**TASK REQUIREMENTS**
Reproduce verbatim everything in the garden renovation ROI text from "Garden Renovation ROI" down to "(850,000)   (850,000) (850,000)".

**TEXT PASSAGE**
::::

Garden Renovation ROI                
    2010 2011 2012 2013 2014 2015 2016

Capex spend

  (50,000) (370,000) (370,000) - - - -
Cumulative capex spend   (110,000) (480,000) (850,000) (850,000) (850,000)   (850,000) (850,000)

Incremental EBITDA:

               
Increased ticket prices    - 4,484 13,899  24,256  35,649  48,181 
Increased suites & prices    -  11,565 23,130  46,260  46,260   46,260  46,260
Sponsorship    -  -  15,000  30,000  30,000   30,000   30,000 
F&B    -  -  2,500  5,000 5,000  5,000  5,000 
Other (retail)    -  -  500  1,000 1,000  1,000  1,000 
Total incremental EBITDA    - 11,565  45,614  96,159  106,516  117,909  130,441 
Incremental FCF   9,260  37,400  70,769  77,190  84,254  92,023 
Discount rate    12.0%            
Project cash flows    (50,000) (360,740)  (332,600)  70,769  77,190  84,254  92,023 
NPV    (28,076)            

 

  • Entertainment segment - we assume continued losses in the segment and incorporate a $30 mm headwind to consolidated EBITDA which is how we value the stock. In all likelihood we are being conservative on our assumptions and there is 10% upside to our estimates if they simply get Entertainment breakeven.
  • NBA lockout - the bark is bigger than the bite. We've gone through each line item for MSG that would be affected by a full season lockout and conclude the loss would be $60 mm after-tax or 80 cents/share. A lockout might very well be NPV positive if it gets the % economic split with the players re-cut lower.

 

Catalysts

 

  • Milestones on the renovation project and ultimately the transparency that the ROI on the project actually isn't that bad.

::::

**DATA SHOWN**

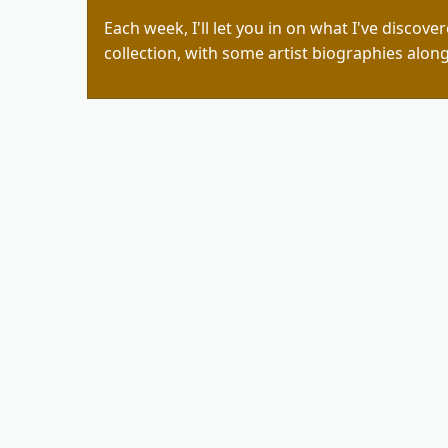
Each week, I'll let you in on what I've discove
collection, with some artist biographies along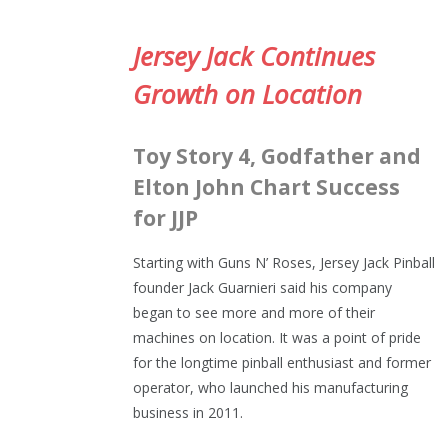
Jersey Jack Continues
Growth on Location
Toy Story 4, Godfather and
Elton John Chart Success
for JJP
Starting with Guns N’ Roses, Jersey Jack Pinball
founder Jack Guarnieri said his company
began to see more and more of their
machines on location. It was a point of pride
for the longtime pinball enthusiast and former
operator, who launched his manufacturing
business in 2011.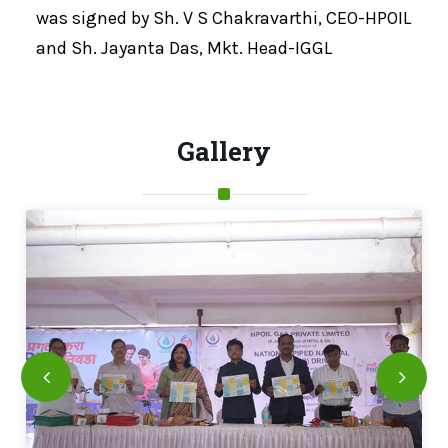
was signed by Sh. V S Chakravarthi, CEO-HPOIL
and Sh. Jayanta Das, Mkt. Head-IGGL
Gallery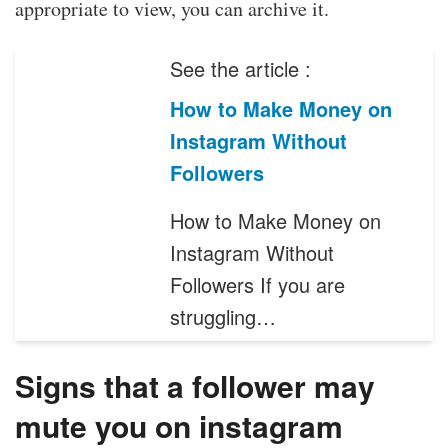
appropriate to view, you can archive it.
See the article :
How to Make Money on
Instagram Without
Followers
How to Make Money on
Instagram Without
Followers If you are
struggling…
Signs that a follower may
mute you on instagram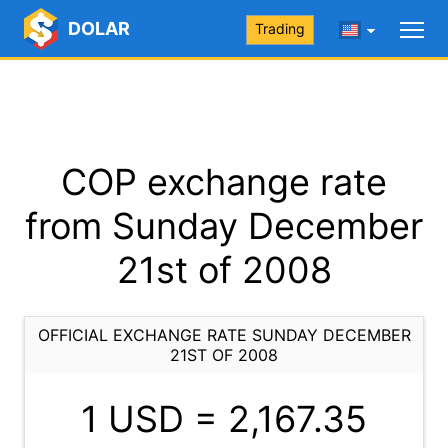
DOLAR
Trading
COP exchange rate
from Sunday December
21st of 2008
OFFICIAL EXCHANGE RATE SUNDAY DECEMBER
21ST OF 2008
1 USD =
2,167.35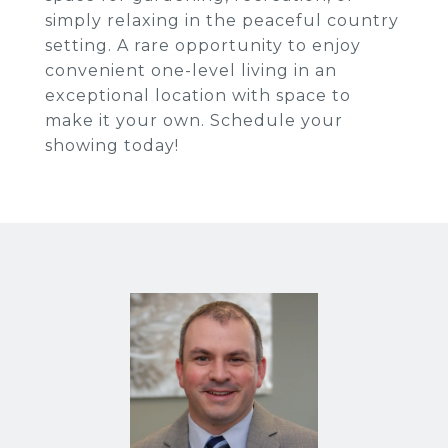
simply relaxing in the peaceful country
setting. A rare opportunity to enjoy
convenient one-level living in an
exceptional location with space to
make it your own. Schedule your
showing today!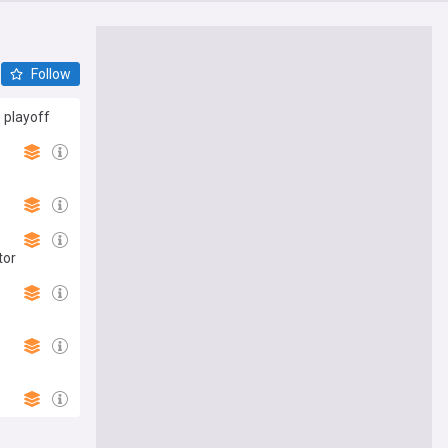
Follow
 playoff
tor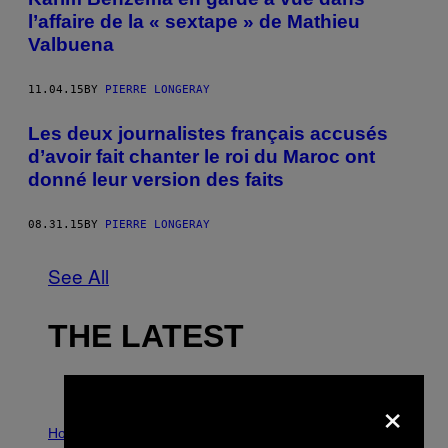
l’affaire de la « sextape » de Mathieu
Valbuena
11.04.15
BY
PIERRE LONGERAY
Les deux journalistes français accusés
d’avoir fait chanter le roi du Maroc ont
donné leur version des faits
08.31.15
BY
PIERRE LONGERAY
See All
THE LATEST
×
I
L
Horoscopes
L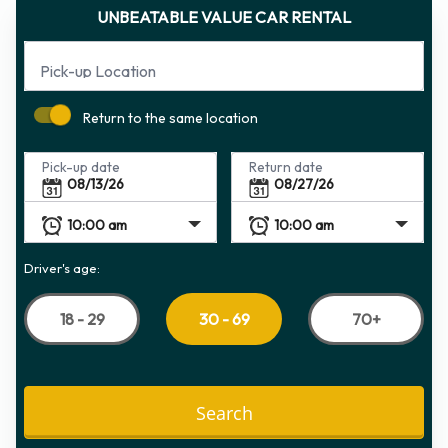
UNBEATABLE VALUE CAR RENTAL
Pick-up Location
Return to the same location
Pick-up date
Return date
Driver's age:
18 - 29
70+
30 - 69
Search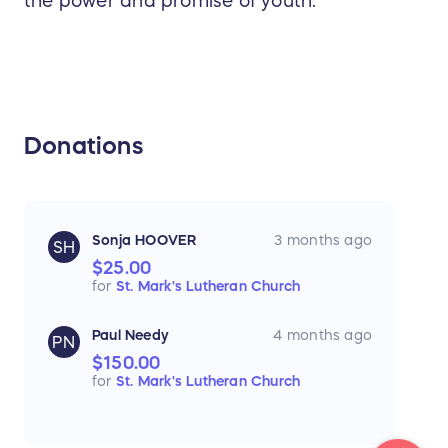
the power and promise of youth.
Donations
Sonja HOOVER
3 months ago
SH
$25.00
for
St. Mark's Lutheran Church
Paul Needy
4 months ago
PN
$150.00
for
St. Mark's Lutheran Church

::::

**ANSWER BOX**
Garden Renovation ROI                
    2010 2011 2012 2013 2014 2015 2016

Capex spend

  (50,000) (370,000) (370,000) - - - -
Cumulative capex spend   (110,000) (480,000) (850,000) (850,000) (850,000)   (850,000) (850,000)